Wet Leaf on Wooden StepPortland decking materials are subjected to months of rain every winter. When it comes to protecting a cedar deck, Portland homeowners typically understand the importance of regular staining and waterproofing. While these are certainly the most important maintenance tasks for extending the life of your cedar decking, more is needed to keep your decking materials in tip-top shape. The following is a look at how you can prevent your Portland decking materials from becoming stained by leaves and other debris.

As leaves decompose, they release tannins, or astringent compounds that help protect plants from bacteria, insects and fire. If you’ve ever visited a bog, you’ve probably noticed the tea-toned water, which is a result of wood tannins leaching out of submerged stumps and branches. Tannins are also found in tree leaves. When leaves become stuck to the surface of cedar decking, they release their tannins into the wood, leaving stains.

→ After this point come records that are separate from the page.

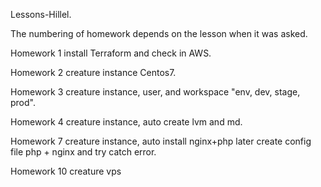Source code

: Lessons-Hillel.

The numbering of homework depends on the lesson when it was asked.

Homework 1 install Terraform and check in AWS.

Homework 2 creature instance Centos7.

Homework 3 creature instance, user, and workspace "env, dev, stage, prod".

Homework 4 creature instance, auto create lvm and md.


Homework 7 creature instance, auto install nginx+php later create config file php + nginx and try catch error.

Homework 10 creature vps
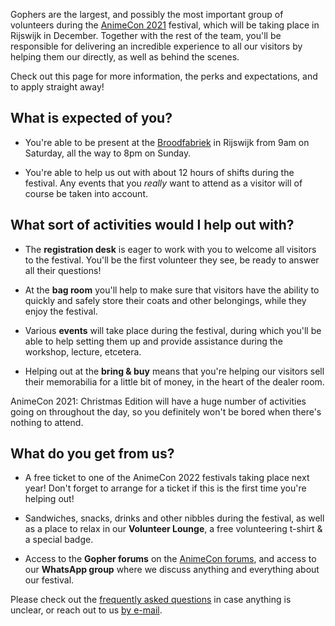 Gophers are the largest, and possibly the most important group of volunteers during the
[AnimeCon 2021](https://animecon.nl) festival, which will be taking place in Rijswijk in December.
Together with the rest of the team, you'll be responsible for delivering an incredible experience to
all our visitors by helping them our directly, as well as behind the scenes.

Check out this page for more information, the perks and expectations, and to apply straight away!

## What is expected of you?

  * You're able to be present at the [Broodfabriek](https://de-broodfabriek.nl/) in Rijswijk from
    9am on Saturday, all the way to 8pm on Sunday.

  * You're able to help us out with about 12 hours of shifts during the festival. Any events that
    you _really_ want to attend as a visitor will of course be taken into account.

## What sort of activities would I help out with?

  * The **registration desk** is eager to work with you to welcome all visitors to the festival.
    You'll be the first volunteer they see, be ready to answer all their questions!

  * At the **bag room** you'll help to make sure that visitors have the ability to quickly and
    safely store their coats and other belongings, while they enjoy the festival.

  * Various **events** will take place during the festival, during which you'll be able to help
    setting them up and provide assistance during the workshop, lecture, etcetera.

  * Helping out at the **bring & buy** means that you're helping our visitors sell their memorabilia
    for a little bit of money, in the heart of the dealer room.

AnimeCon 2021: Christmas Edition will have a huge number of activities going on throughout the day,
so you definitely won't be bored when there's nothing to attend.

## What do you get from us?

  * A free ticket to one of the AnimeCon 2022 festivals taking place next year! Don't forget to
    arrange for a ticket if this is the first time you're helping out!

  * Sandwiches, snacks, drinks and other nibbles during the festival, as well as a place to relax in
    our **Volunteer Lounge**, a free volunteering t-shirt & a special badge.

  * Access to the **Gopher forums** on the [AnimeCon forums](https://forum.animecon.nl/), and access
    to our **WhatsApp group** where we discuss anything and everything about our festival.

Please check out the [frequently asked questions](faq.html) in case anything is unclear, or reach
out to us [by e-mail](mailto:gopherplanning@animecon.nl).

[1]: /registration-button
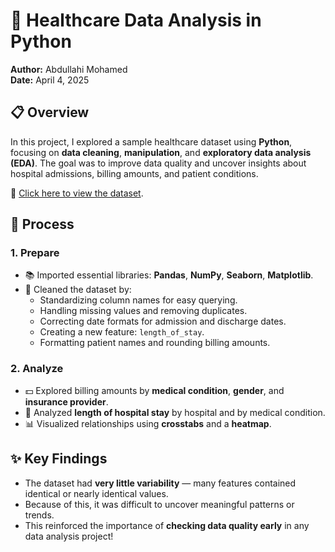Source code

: # 🏥 Healthcare Data Analysis in Python

**Author:** Abdullahi Mohamed  
**Date:** April 4, 2025  

## 📋 Overview

In this project, I explored a sample healthcare dataset using **Python**, focusing on **data cleaning**, **manipulation**, and **exploratory data analysis (EDA)**. The goal was to improve data quality and uncover insights about hospital admissions, billing amounts, and patient conditions.

📂 [Click here to view the dataset](https://www.kaggle.com/datasets/prasad22/healthcare-dataset/data).

## 🔧 Process

### 1. Prepare
- 📚 Imported essential libraries: **Pandas**, **NumPy**, **Seaborn**, **Matplotlib**.
- 🧹 Cleaned the dataset by:
  - Standardizing column names for easy querying.
  - Handling missing values and removing duplicates.
  - Correcting date formats for admission and discharge dates.
  - Creating a new feature: `length_of_stay`.
  - Formatting patient names and rounding billing amounts.

### 2. Analyze
- 💵 Explored billing amounts by **medical condition**, **gender**, and **insurance provider**.
- 🏥 Analyzed **length of hospital stay** by hospital and by medical condition.
- 📊 Visualized relationships using **crosstabs** and a **heatmap**.

## ✨ Key Findings

- The dataset had **very little variability** — many features contained identical or nearly identical values.
- Because of this, it was difficult to uncover meaningful patterns or trends.
- This reinforced the importance of **checking data quality early** in any data analysis project!

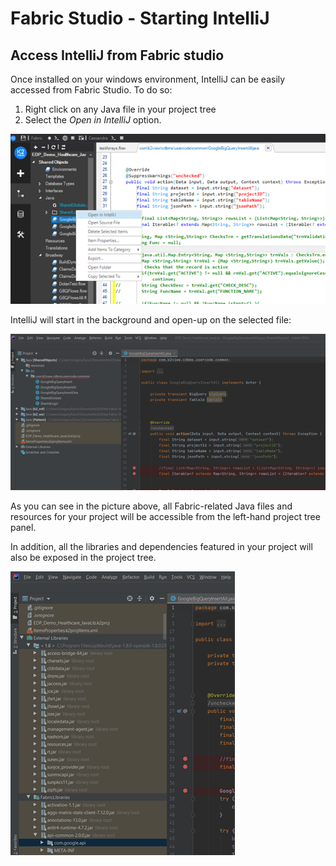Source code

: # Fabric Studio - Starting IntelliJ


## Access IntelliJ from Fabric studio
Once installed on your windows environment, IntelliJ can be easily accessed from Fabric Studio.
To do so:
1. Right click on any Java file in your project tree
2. Select the *Open in IntelliJ* option.

 ![image](images/04_14_01_menu.png)

IntelliJ will start in the background and open-up on the selected file:

 ![image](images/04_14_02_javafile.png) 

As you can see in the picture above, all Fabric-related Java files and resources for your project will be accessible from the left-hand project tree panel.

In addition, all the libraries and dependencies featured in your project will also be exposed in the project tree.

![image](images/04_14_03_javalibs.png)
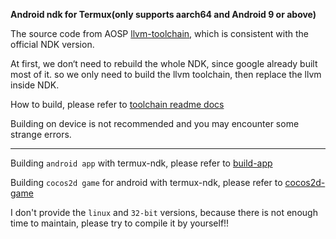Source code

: **Android ndk for Termux(only supports aarch64 and Android 9 or above)**

The source code from AOSP [llvm-toolchain](https://android.googlesource.com/toolchain/llvm-project), which is consistent with the official NDK version.

At first, we don‘t need to rebuild the whole NDK, since google already built most of it.
so we only need to build the llvm toolchain, then replace the llvm inside NDK.

How to build, please refer to [toolchain readme docs](https://github.com/Lzhiyong/termux-ndk/tree/master/docs)

Building on device is not recommended and you may encounter some strange errors.

 **** 

Building `android app` with termux-ndk, please refer to [build-app](https://github.com/Lzhiyong/termux-ndk/tree/master/build-app)

Building `cocos2d game` for android with termux-ndk, please refer to [cocos2d-game](https://github.com/Lzhiyong/termux-ndk/tree/master/cocos2d-game)

I don't provide the `linux` and `32-bit` versions, because there is not enough time to maintain, please try to compile it by yourself!!

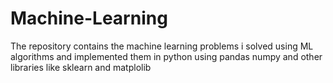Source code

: # Machine-Learning
The repository contains the machine learning problems i solved using ML algorithms and implemented them in python using pandas numpy
and other libraries like sklearn and matplolib
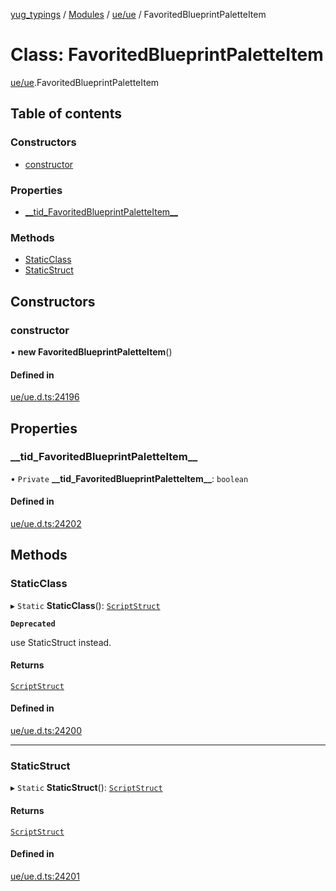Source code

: [yug_typings](../README.md) / [Modules](../modules.md) / [ue/ue](../modules/ue_ue.md) / FavoritedBlueprintPaletteItem

# Class: FavoritedBlueprintPaletteItem

[ue/ue](../modules/ue_ue.md).FavoritedBlueprintPaletteItem

## Table of contents

### Constructors

- [constructor](ue_ue.FavoritedBlueprintPaletteItem.md#constructor)

### Properties

- [\_\_tid\_FavoritedBlueprintPaletteItem\_\_](ue_ue.FavoritedBlueprintPaletteItem.md#__tid_favoritedblueprintpaletteitem__)

### Methods

- [StaticClass](ue_ue.FavoritedBlueprintPaletteItem.md#staticclass)
- [StaticStruct](ue_ue.FavoritedBlueprintPaletteItem.md#staticstruct)

## Constructors

### constructor

• **new FavoritedBlueprintPaletteItem**()

#### Defined in

[ue/ue.d.ts:24196](https://github.com/YugMetaverse/yug_typings/blob/b7d9b19/ue/ue.d.ts#L24196)

## Properties

### \_\_tid\_FavoritedBlueprintPaletteItem\_\_

• `Private` **\_\_tid\_FavoritedBlueprintPaletteItem\_\_**: `boolean`

#### Defined in

[ue/ue.d.ts:24202](https://github.com/YugMetaverse/yug_typings/blob/b7d9b19/ue/ue.d.ts#L24202)

## Methods

### StaticClass

▸ `Static` **StaticClass**(): [`ScriptStruct`](ue_ue.ScriptStruct.md)

**`Deprecated`**

use StaticStruct instead.

#### Returns

[`ScriptStruct`](ue_ue.ScriptStruct.md)

#### Defined in

[ue/ue.d.ts:24200](https://github.com/YugMetaverse/yug_typings/blob/b7d9b19/ue/ue.d.ts#L24200)

___

### StaticStruct

▸ `Static` **StaticStruct**(): [`ScriptStruct`](ue_ue.ScriptStruct.md)

#### Returns

[`ScriptStruct`](ue_ue.ScriptStruct.md)

#### Defined in

[ue/ue.d.ts:24201](https://github.com/YugMetaverse/yug_typings/blob/b7d9b19/ue/ue.d.ts#L24201)

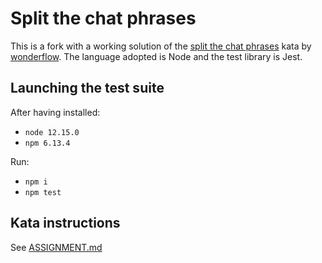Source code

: # Split the chat phrases

This is a fork with a working solution of the [split the chat phrases](https://github.com/wonderflow-bv/parse-chat-kata) kata by [wonderflow](https://www.wonderflow.co/).
The language adopted is Node and the test library is Jest.

## Launching the test suite
After having installed:
* `node 12.15.0`
* `npm 6.13.4`

Run:
* `npm i`
* `npm test`

## Kata instructions

See [ASSIGNMENT.md](./ASSIGNMENT.md)

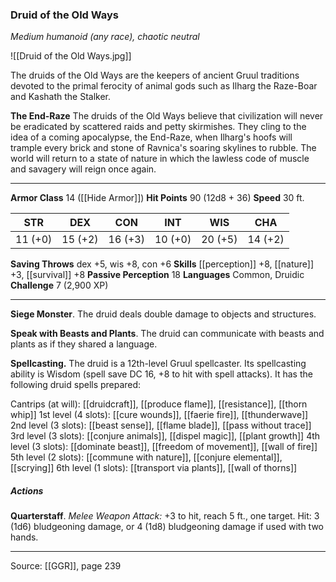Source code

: ### Druid of the Old Ways
_Medium humanoid (any race), chaotic neutral_

![[Druid of the Old Ways.jpg]]

The druids of the Old Ways are the keepers of ancient Gruul traditions devoted to the primal ferocity of animal gods such as Ilharg the Raze-Boar and Kashath the Stalker.

**The End-Raze** The druids of the Old Ways believe that civilization will never be eradicated by scattered raids and petty skirmishes. They cling to the idea of a coming apocalypse, the End-Raze, when Ilharg's hoofs will trample every brick and stone of Ravnica's soaring skylines to rubble. The world will return to a state of nature in which the lawless code of muscle and savagery will reign once again.







---

**Armor Class** 14 ([[Hide Armor]])
**Hit Points** 90 (12d8 + 36)
**Speed** 30 ft.

| STR     | DEX     | CON     | INT     | WIS     | CHA     |
|---------|---------|---------|---------|---------|---------|
| 11 (+0) | 15 (+2) | 16 (+3) | 10 (+0) | 20 (+5) | 14 (+2) |

**Saving Throws** dex +5, wis +8, con +6
**Skills** [[perception]] +8, [[nature]] +3, [[survival]] +8
**Passive Perception** 18
**Languages** Common, Druidic
**Challenge** 7 (2,900 XP)

---

**Siege Monster**. The druid deals double damage to objects and structures.

**Speak with Beasts and Plants**. The druid can communicate with beasts and plants as if they shared a language.

**Spellcasting.** The druid is a 12th-level Gruul spellcaster. Its spellcasting ability is Wisdom (spell save DC 16, +8 to hit with spell attacks). It has the following druid spells prepared:

Cantrips (at will): [[druidcraft]], [[produce flame]], [[resistance]], [[thorn whip]]
1st level (4 slots): [[cure wounds]], [[faerie fire]], [[thunderwave]]
2nd level (3 slots): [[beast sense]], [[flame blade]], [[pass without trace]]
3rd level (3 slots): [[conjure animals]], [[dispel magic]], [[plant growth]]
4th level (3 slots): [[dominate beast]], [[freedom of movement]], [[wall of fire]]
5th level (2 slots): [[commune with nature]], [[conjure elemental]], [[scrying]]
6th level (1 slots): [[transport via plants]], [[wall of thorns]]

##### Actions
**Quarterstaff**. _Melee Weapon Attack:_ +3 to hit, reach 5 ft., one target. Hit: 3 (1d6) bludgeoning damage, or 4 (1d8) bludgeoning damage if used with two hands.


---

Source: [[GGR]], page 239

It is possible to remove these stains from your Portland decking materials by applying a brightener once spring rolls around. However, you can avoid such stains in the first place by following these maintenance techniques:

Regularly remove all leaves and debris. Sweep your deck regularly. If organic materials are left on your cedar deck, Portland residents, they can rot the underlying wood, encourage mold and mildew growth, and cause tannin stains. Take advantage of any dry spell to sweep your cedar decking clean of leaves and debris.

Sweep leaves off deck, not between boards. Leaves that become lodged between or under boards can weaken the structure of your deck as they rot.

Check air ventilation. Tannin stains are more likely to occur on decks with poor air circulation. Mold and mildew growth is also higher on decks with poor ventilation. Make sure air can flow between deck boards.

Rearrange deck furniture. If your deck furniture stays outdoors in the winter, make sure you shift it around periodically. Leaves can easily become trapped under furniture, where you may not notice them until they’ve already released their tannins.

These tasks rarely take more than five or ten minutes to complete, yet they can save you hours of hassle down the road.